Yesterday, in an effort to defend his war strategy, President Bush declassified intelligence about a 2005 order from Osama bin Laden instructing aides “to form a terrorist cell that would conduct attacks outside Iraq — and that the United States should be the top target.” The newly released information was featured in Bush’s commencement speech at the Coast Guard Academy today, where he stoked fears of terrorism, saying “All around us, dangerous winds are swirling and these winds could reach our shores at any moment.”
Appearing on Fox News, Senate Minority Whip Trent Lott (R-MI) defended Bush’s selective declassification of the intelligence, saying that he is “glad the president made the decision to make it available” and that the administration would never declassify intel “just for political purposes.” Watch it:
Lott appears to be forgetting the administration’s long history of selectively declassifying intelligence that supports their political goals. A few examples:
- In 2003, President Bush personally authorized then-chief of staff to the Vice President, I. Lewis “Scooter” Libby, to “publicly disclose” sections of the classified National Intelligence Estimate about Iraq in order to push back against Amb. Joe Wilson’s public debunking of pre-war intelligence.
- In 2004, the White House authorized the release of “an off-the-record background briefing” given by former White House terrorism czar Richard Clarke, in order to discredit Clarke after he published a book that was critical of Bush’s pre-9/11 national security priorities.
- In 2006, Sen. Jay Rockefeller (D-WV) wrote to then-Director of Intelligence John Negroponte complaining that in response to the revelation of the NSA warrantless spying program, “the President chose to selectively declassify aspects of the program that would allow for a public relations campaign to score political points.”

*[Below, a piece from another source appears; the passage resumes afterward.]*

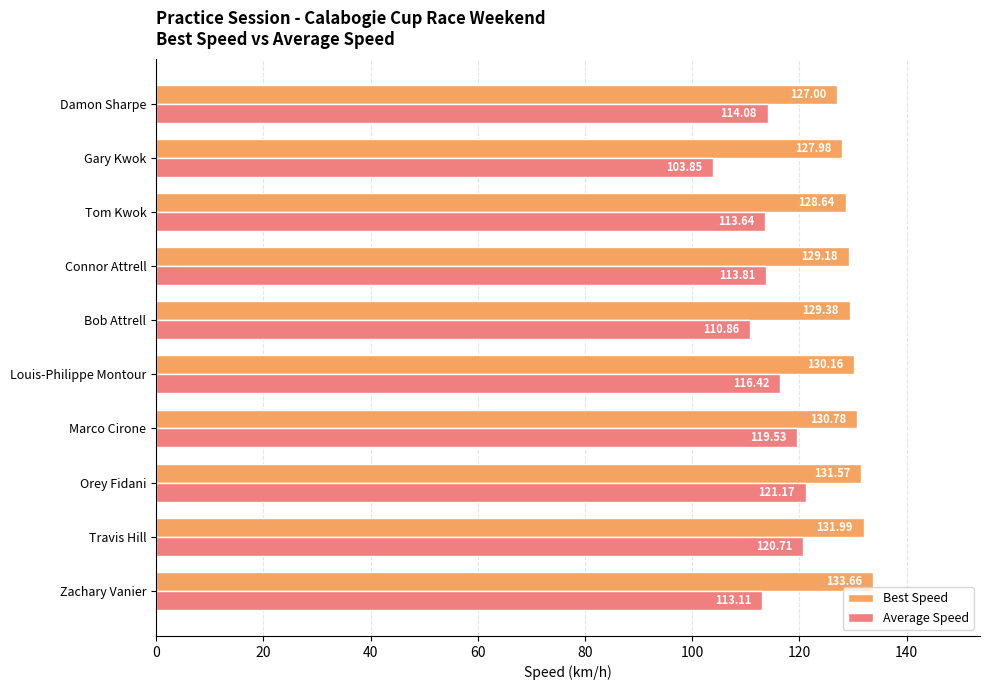

Where is Best Speed nearest to the value 130?

Louis-Philippe Montour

The administration does not appear to leak intelligence except for politically advantageous purposes.
GALLAGHER: Now to that story about new details on Osama bin Laden’s plan for terror attacks against the U.S.
According to the FBI, bin Laden wanted the leader of Al Qaida in Iraq, Abu Musab al-Zarqawi, to organize the terrorist mission.
With us now, Mississippi Senator and Minority Whip Trent Lott. He also sits on the Senate Select Intelligence Committee.
And, Senator, what do you make of the new intelligence being released?
LOTT: Well, I think it’s important that that information is made available. I’m glad the president made the decision to make it available because it shows that the war on terror and Al Qaida is still targeting the United States and they are very much and have been very much involved in Iraq.
So I’m pleased the president decided to declassify this information and make it available to the American people.
GALLAGHER: The critics are now saying the president is selectively declassifying the information that will support his cause in the war on terror.
LOTT: Well, he is the president. He can’t just declassify everything.
This is information that I think is needed right now for the American people to understand the severity of the threat.
And, of course, the guy that bin Laden was using is now dead himself, so I think it makes sense.
I believe that Senator Rick Santorum of Pennsylvania was calling for the declassification of this information a year or so ago. So, it is a very careful process, and not one that’s used indiscriminately or just for political purposes.